Despite improved resuscitation strategies, acute kidney injury (AKI) remains an important cause of morbidity and high resource use among severely injured patients. Thus, we conducted a comprehensive evaluation of the epidemiology and outcomes of early AKI among severely injured patients as well as its impact on the development of postinjury multiple organ failure (MOF). We queried our 17-year database of high-risk postinjury patients (Injury Severity Score >15, age >15 years, survival >48 hours, and no isolated head injury). MOF and AKI (creatinine >1.8 mg/dL) were defined by the Denver MOF score. Patients with documented preexisting renal, hepatic, cardiac, or pulmonary disease (120, 5%) were excluded, leaving 2157 for analysis. Early (day 2) AKI was evident in 2.13% of the patients and associated with a 78% MOF incidence and 27% mortality.

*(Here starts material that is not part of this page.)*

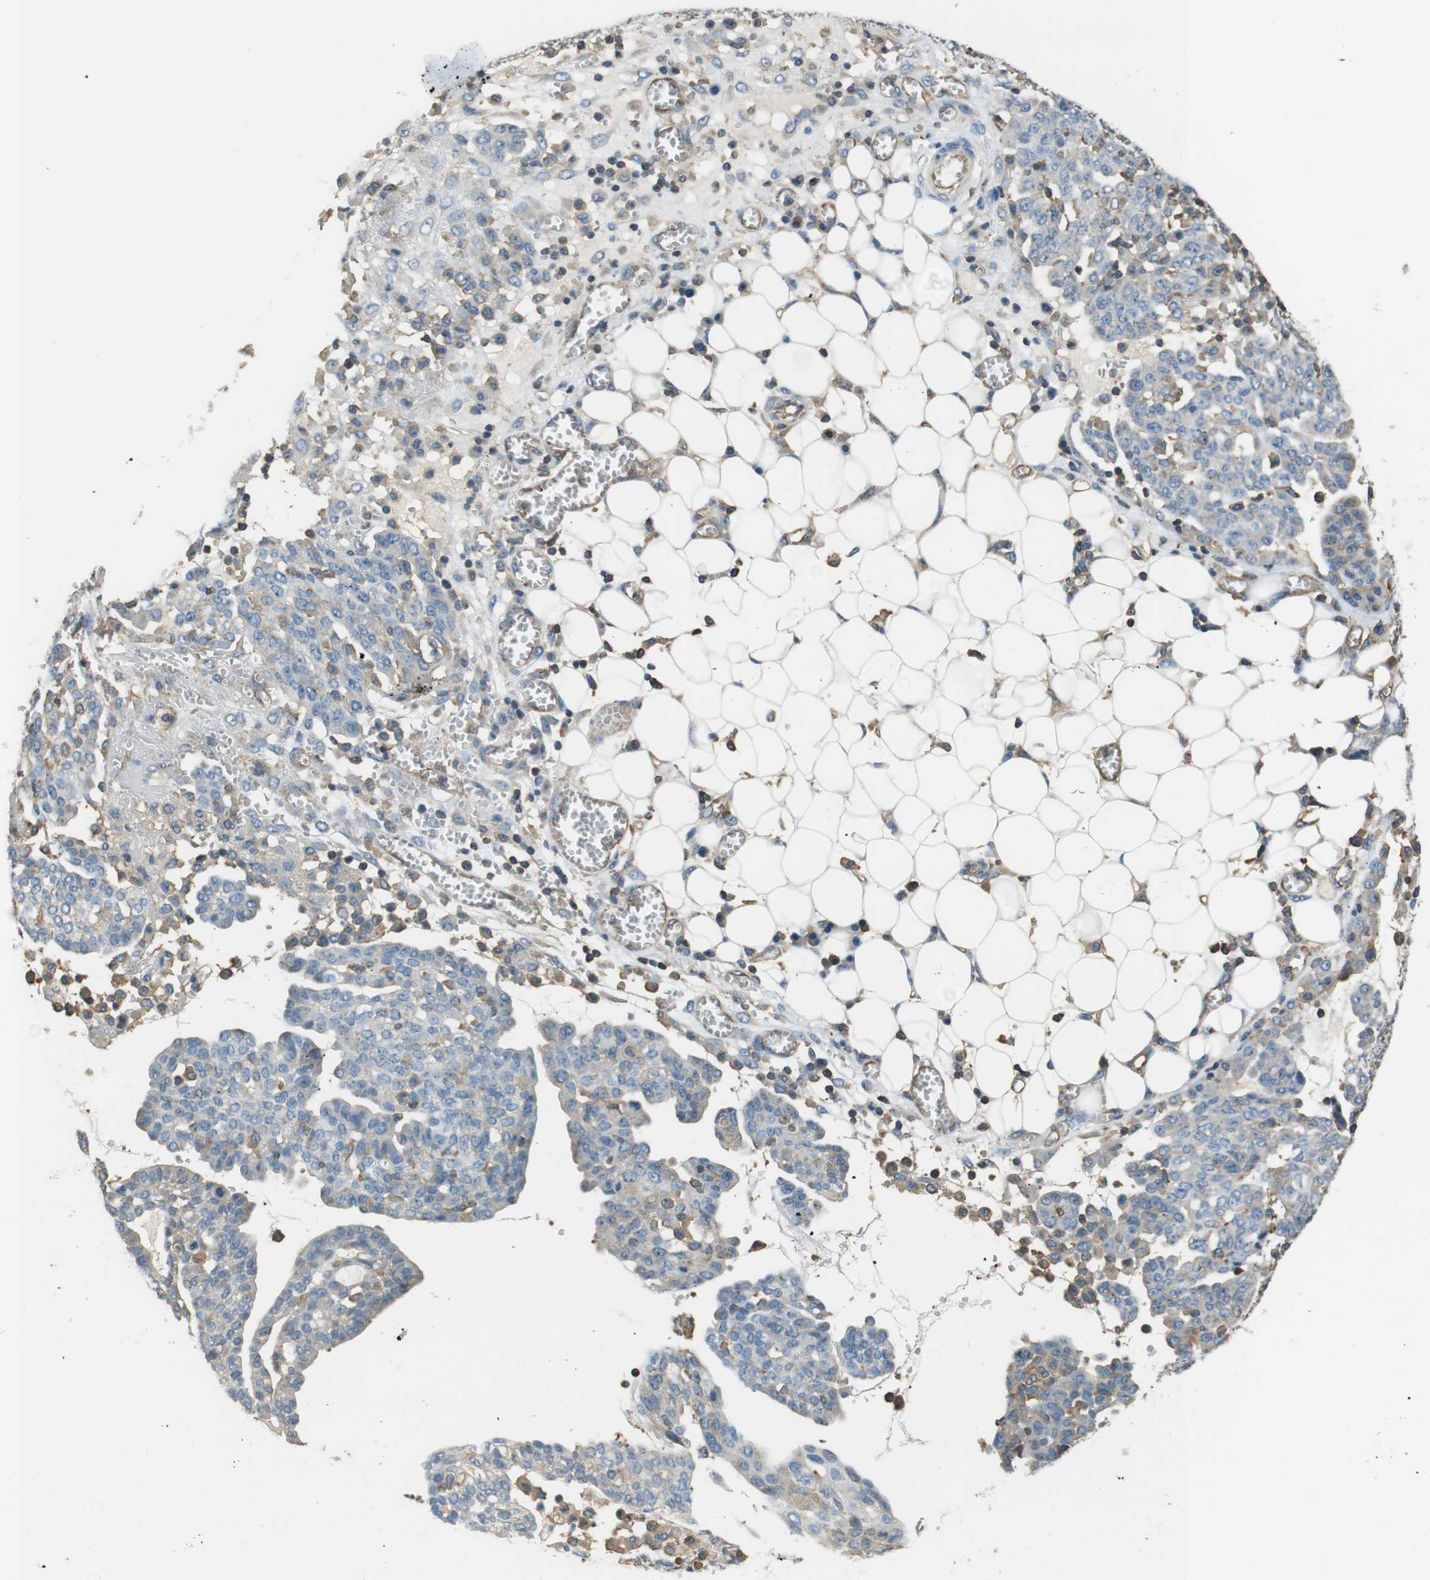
{"staining": {"intensity": "weak", "quantity": "<25%", "location": "cytoplasmic/membranous"}, "tissue": "ovarian cancer", "cell_type": "Tumor cells", "image_type": "cancer", "snomed": [{"axis": "morphology", "description": "Cystadenocarcinoma, serous, NOS"}, {"axis": "topography", "description": "Soft tissue"}, {"axis": "topography", "description": "Ovary"}], "caption": "A photomicrograph of ovarian cancer (serous cystadenocarcinoma) stained for a protein displays no brown staining in tumor cells. (Brightfield microscopy of DAB immunohistochemistry at high magnification).", "gene": "FCAR", "patient": {"sex": "female", "age": 57}}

Both rates were higher than those associated with early heart, lung, or liver failure. Early AKI is a harbinger of adverse outcome postinjury, outperforming hepatic, cardiac, or pulmonary dysfunction as a predictor of MOF and death. Prevention of early AKI and a better understanding of organ crosstalk may help reduce AKI-associated morbidity, mortality, and obligatory costs of this complication. I, prognostic study.